If fans can be so emotionally attached to Batman that they respond to mildly critical reviews with rabid threats and vicious abuse, is it any wonder that Holmes should be so obsessed that he chose the screening of the film to play out his own lethal, overheated fantasy?

It may defy rational understanding, but it can’t be ruled out.
Fantasy movies are now a Hollywood staple. Many are dark and violent and depict a dystopian society.  The same is true of many video games, which are so important to some men that they will pulverise their partners’ crying babies into silence so that they can continue playing uninterrupted.

Obsession with fantasy is the new norm. TV series about vampires rate their socks off. In the top-rating comedy series The Big Bang Theory, the main characters frequent comic-book stores and imagine themselves as characters from Star Trek or Doctor Who. This is presented as endearing rather than absurd.
Comic-Con conventions such as the one recently held in San Diego attract more than 100,000 fans, all of them immersed in fantasy of one sort or another, whether it’s science-fiction, horror or vampirism. They seem locked in a strange, perpetual adolescence.

No doubt for most of the people who attend events like Comic-Con, it’s harmless fun. But we shouldn’t be surprised if occasionally, someone totally loses the ability to distinguish between fantasy and reality, with tragic consequences.
* * *
SPEAKING of fantasies, director Sir Peter Jackson, director of The Hobbit, recently revealed that the Tolkien estate doesn’t like his movies. I’m not surprised.

I don’t believe Jackson has treated J R R Tolkien’s stories with the respect they deserve. He has taken Tolkien’s profound fables and turned them into noisy, pointless action spectacles.  
Jackson is an immensely talented man but it seems a common characteristic of the films he’s involved in – whether it’s The Adventures of Tintin, The Lord of the Rings or District 9 – that no matter how promisingly they start, they eventually degenerate into ridiculous extravaganzas in which any trace of nuance or subtlety is buried under layers of furious action and special effects.

* * *

ANOTHER Maori Language Week has come and gone, and with it the now-familiar lamentations that te reo is in decline and must be resuscitated. But as someone commented on the Stuff website: “If a language needs rescuing, it’s already too late.”
Maori will survive as a language if there is a compelling economic or cultural reason for it. But if it’s still struggling after 37 years of Maori language weeks, 31 years of kohanga reo and eight years of Maori TV, perhaps it should be taken off life support and left to cope as best it can.

Black American linguist John McWhorter has argued that most languages ultimately outlive their usefulness and cannot be sustained by artificial means.
Perhaps more importantly, McWhorter makes the point that a multiplicity of languages encourages segregation and apartness.  As he says: “The prospect we are taught to dread – that one day all the world’s people will speak one language – is one I would welcome.”

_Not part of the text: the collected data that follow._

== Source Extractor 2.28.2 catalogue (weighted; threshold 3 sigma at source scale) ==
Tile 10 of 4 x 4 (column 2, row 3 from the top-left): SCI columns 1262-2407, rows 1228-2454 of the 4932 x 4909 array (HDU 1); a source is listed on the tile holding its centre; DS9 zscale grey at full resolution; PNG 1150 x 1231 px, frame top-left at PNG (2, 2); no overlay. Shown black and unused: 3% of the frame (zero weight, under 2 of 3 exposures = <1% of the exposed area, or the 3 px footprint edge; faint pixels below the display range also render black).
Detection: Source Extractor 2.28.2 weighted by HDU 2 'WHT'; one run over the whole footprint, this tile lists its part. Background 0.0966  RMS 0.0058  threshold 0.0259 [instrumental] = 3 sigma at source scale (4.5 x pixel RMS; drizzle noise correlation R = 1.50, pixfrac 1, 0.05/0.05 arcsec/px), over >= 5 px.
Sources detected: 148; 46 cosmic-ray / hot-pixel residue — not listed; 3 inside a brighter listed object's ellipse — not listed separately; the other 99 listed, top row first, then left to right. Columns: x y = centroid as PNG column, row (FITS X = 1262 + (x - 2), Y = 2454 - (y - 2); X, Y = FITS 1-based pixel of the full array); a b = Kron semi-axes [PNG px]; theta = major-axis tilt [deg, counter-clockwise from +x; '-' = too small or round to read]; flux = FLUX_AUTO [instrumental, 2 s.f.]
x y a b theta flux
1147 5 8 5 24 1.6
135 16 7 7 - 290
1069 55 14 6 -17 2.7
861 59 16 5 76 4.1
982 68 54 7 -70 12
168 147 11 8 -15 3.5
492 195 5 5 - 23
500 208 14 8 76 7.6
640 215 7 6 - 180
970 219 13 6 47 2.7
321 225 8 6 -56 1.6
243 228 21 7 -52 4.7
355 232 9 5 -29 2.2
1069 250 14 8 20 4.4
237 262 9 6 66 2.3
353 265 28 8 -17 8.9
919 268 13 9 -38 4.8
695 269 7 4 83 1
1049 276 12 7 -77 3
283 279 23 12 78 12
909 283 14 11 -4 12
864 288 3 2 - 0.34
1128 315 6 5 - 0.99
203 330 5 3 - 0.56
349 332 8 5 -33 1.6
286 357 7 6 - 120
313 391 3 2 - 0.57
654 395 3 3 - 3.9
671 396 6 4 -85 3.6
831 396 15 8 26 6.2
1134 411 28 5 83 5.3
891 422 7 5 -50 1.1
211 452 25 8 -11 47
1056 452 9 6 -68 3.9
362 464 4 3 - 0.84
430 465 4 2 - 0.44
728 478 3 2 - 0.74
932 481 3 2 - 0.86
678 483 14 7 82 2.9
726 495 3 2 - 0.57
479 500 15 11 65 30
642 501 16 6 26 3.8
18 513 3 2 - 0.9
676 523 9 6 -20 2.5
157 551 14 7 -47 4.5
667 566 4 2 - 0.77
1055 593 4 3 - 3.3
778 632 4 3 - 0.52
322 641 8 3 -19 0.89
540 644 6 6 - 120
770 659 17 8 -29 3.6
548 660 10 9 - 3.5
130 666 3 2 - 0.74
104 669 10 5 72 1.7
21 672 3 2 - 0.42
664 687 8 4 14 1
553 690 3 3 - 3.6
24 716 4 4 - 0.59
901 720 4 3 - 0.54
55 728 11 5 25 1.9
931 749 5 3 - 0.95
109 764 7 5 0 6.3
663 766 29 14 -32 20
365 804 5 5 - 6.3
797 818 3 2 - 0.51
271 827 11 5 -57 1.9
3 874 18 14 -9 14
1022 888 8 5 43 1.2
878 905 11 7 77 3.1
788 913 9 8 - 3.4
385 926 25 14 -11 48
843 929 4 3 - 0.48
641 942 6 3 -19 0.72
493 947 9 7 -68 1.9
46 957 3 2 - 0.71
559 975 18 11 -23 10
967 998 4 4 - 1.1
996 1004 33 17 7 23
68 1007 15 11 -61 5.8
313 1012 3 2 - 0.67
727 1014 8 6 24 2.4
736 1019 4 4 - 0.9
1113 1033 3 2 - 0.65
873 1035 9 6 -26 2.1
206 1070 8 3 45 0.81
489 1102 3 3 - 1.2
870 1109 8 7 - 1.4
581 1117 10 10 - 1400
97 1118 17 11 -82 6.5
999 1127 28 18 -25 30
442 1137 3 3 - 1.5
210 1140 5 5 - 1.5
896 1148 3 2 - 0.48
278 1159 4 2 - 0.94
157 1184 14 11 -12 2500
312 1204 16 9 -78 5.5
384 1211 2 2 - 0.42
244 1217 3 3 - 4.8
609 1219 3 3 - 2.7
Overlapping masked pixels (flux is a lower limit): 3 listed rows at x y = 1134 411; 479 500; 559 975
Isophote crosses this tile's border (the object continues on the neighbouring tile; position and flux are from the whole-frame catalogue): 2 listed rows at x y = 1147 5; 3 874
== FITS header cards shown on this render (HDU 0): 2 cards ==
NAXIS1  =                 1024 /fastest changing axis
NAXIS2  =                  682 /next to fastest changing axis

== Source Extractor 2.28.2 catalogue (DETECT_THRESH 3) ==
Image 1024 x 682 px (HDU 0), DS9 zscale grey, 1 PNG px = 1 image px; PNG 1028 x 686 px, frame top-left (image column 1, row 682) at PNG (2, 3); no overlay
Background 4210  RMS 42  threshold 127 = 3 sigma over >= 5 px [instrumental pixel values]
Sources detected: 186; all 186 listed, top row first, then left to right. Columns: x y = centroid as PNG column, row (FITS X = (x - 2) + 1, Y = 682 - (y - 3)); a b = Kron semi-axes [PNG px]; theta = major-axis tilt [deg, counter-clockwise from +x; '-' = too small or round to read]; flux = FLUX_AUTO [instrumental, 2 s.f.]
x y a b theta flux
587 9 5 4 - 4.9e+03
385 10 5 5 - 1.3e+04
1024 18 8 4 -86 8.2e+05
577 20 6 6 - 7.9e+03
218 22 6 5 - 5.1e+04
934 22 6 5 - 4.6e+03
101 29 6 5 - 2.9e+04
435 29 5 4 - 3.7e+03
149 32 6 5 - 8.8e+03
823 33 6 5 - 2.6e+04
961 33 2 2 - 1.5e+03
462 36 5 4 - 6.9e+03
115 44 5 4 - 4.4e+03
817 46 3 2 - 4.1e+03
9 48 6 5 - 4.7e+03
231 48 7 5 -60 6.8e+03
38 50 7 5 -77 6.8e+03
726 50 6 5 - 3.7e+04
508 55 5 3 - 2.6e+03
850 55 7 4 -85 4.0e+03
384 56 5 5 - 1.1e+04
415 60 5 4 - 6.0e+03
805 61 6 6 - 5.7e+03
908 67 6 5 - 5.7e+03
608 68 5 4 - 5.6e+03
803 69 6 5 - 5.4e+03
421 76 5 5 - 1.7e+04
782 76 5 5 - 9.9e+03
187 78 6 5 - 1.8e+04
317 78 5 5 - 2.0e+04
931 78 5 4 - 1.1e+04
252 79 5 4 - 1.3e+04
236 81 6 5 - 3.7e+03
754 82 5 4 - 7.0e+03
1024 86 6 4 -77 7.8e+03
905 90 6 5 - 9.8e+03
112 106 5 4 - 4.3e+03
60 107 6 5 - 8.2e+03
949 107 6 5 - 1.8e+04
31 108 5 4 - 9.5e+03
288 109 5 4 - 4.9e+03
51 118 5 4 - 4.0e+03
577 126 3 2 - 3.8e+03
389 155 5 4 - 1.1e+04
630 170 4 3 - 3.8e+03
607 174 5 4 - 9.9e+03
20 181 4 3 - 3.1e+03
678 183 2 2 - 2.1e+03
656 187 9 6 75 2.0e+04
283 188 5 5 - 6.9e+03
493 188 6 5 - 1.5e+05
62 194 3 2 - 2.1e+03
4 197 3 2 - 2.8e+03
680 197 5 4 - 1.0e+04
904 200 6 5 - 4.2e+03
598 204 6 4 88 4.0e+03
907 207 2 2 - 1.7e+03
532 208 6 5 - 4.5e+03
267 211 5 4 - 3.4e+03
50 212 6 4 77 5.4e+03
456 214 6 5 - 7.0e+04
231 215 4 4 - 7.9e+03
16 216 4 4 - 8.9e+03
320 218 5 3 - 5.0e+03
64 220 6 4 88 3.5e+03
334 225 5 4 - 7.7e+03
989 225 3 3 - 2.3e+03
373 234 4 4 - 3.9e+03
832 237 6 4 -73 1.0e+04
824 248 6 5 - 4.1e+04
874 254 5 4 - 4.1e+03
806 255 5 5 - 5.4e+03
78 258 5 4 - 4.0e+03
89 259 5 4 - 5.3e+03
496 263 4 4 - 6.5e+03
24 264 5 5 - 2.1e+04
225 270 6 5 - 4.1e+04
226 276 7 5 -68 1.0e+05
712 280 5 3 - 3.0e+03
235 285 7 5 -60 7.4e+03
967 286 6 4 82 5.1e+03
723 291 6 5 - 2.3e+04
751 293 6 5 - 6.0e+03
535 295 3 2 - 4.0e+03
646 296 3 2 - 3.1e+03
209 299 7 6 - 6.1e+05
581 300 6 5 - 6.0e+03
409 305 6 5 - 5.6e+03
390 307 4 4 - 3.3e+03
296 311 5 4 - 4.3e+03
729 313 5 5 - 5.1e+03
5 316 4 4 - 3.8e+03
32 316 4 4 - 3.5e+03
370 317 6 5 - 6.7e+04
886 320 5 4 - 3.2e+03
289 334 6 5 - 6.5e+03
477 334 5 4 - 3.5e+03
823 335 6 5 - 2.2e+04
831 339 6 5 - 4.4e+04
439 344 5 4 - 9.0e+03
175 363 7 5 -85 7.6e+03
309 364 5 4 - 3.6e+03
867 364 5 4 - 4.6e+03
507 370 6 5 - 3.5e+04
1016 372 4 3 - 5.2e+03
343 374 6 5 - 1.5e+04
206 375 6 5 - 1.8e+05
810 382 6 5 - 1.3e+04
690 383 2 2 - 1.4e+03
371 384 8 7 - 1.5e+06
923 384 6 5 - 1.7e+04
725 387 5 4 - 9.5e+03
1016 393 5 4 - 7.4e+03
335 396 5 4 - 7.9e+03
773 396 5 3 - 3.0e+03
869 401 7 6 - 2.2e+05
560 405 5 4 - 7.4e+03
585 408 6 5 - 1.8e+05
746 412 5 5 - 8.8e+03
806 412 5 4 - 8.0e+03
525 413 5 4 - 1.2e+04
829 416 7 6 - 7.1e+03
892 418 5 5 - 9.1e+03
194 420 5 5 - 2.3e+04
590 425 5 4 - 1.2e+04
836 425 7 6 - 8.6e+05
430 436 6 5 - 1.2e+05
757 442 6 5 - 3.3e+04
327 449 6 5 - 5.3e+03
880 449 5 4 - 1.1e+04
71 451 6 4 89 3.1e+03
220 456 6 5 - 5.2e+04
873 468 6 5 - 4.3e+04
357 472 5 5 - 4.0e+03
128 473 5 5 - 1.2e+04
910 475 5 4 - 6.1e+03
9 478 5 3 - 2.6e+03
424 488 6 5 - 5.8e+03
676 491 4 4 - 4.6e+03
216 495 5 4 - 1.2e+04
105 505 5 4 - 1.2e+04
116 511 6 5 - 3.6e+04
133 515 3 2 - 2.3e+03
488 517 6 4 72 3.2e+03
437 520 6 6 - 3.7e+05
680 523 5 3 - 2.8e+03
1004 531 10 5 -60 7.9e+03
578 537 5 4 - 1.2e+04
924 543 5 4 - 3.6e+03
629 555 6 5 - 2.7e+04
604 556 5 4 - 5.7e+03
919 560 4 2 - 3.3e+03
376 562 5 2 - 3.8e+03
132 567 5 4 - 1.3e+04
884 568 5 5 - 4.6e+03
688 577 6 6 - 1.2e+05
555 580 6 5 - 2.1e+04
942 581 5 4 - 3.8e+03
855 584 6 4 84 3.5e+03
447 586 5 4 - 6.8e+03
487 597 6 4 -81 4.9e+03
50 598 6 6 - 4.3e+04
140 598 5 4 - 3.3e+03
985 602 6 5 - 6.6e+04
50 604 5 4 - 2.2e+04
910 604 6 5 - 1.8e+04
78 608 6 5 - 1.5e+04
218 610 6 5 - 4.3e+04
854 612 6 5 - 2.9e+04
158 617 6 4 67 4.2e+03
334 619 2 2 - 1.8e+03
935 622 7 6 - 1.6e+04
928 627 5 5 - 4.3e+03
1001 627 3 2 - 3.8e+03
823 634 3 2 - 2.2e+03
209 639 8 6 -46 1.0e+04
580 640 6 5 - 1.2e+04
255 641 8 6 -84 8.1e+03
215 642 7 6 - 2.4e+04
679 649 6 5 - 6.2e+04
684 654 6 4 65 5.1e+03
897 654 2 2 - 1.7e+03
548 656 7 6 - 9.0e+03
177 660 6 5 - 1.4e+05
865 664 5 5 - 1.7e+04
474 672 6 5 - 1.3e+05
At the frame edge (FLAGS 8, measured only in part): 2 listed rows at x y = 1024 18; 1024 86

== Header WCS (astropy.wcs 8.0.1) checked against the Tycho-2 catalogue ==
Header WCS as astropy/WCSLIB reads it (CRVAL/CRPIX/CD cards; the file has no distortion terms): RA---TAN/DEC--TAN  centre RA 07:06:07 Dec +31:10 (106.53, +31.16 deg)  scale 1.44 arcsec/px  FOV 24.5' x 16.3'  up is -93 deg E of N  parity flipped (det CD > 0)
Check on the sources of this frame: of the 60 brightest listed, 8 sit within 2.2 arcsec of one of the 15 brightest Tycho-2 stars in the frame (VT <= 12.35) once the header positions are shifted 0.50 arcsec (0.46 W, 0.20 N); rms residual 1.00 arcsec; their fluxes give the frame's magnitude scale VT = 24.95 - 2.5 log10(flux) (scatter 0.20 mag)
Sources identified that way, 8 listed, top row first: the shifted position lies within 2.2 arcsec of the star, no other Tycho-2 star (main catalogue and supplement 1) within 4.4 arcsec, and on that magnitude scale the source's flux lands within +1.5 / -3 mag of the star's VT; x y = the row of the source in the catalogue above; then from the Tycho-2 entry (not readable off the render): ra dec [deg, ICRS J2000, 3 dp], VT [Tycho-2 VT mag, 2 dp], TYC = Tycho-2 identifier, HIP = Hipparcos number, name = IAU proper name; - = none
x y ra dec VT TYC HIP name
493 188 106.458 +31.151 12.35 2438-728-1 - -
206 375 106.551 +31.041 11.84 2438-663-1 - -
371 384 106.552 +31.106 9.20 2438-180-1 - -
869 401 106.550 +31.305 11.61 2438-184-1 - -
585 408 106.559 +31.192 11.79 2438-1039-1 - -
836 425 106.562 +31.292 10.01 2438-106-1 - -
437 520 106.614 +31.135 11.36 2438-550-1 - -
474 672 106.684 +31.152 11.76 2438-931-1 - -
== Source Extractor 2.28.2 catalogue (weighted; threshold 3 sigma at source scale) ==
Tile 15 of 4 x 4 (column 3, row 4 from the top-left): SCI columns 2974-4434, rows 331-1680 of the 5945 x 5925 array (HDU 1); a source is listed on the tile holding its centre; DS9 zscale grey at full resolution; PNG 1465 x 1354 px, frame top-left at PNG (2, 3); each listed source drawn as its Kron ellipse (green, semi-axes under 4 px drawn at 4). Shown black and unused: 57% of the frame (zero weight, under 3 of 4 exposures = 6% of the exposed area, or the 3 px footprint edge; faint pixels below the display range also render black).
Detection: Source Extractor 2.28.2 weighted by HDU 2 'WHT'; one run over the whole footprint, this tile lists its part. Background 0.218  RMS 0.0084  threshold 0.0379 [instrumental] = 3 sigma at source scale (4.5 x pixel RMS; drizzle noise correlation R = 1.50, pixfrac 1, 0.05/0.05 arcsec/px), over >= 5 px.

And we should look on the bright side. There may be fewer people able to converse in Maori, but the number of Maori words and phrases in common usage by Pakeha is infinitely greater than it was; and what’s more, many more Pakeha are making an effort to pronounce Maori names correctly.

1 comment:

  1. It is amazing that people take films like Batman so seriously but then there is a whole generation that seems to consider rock music to be worth consideration and detailed dissection. Most of the people on Red Radio are of this opinion and happily play and comment on the most banal pop music as though it actually had some quality and even some depth. So much for modern education.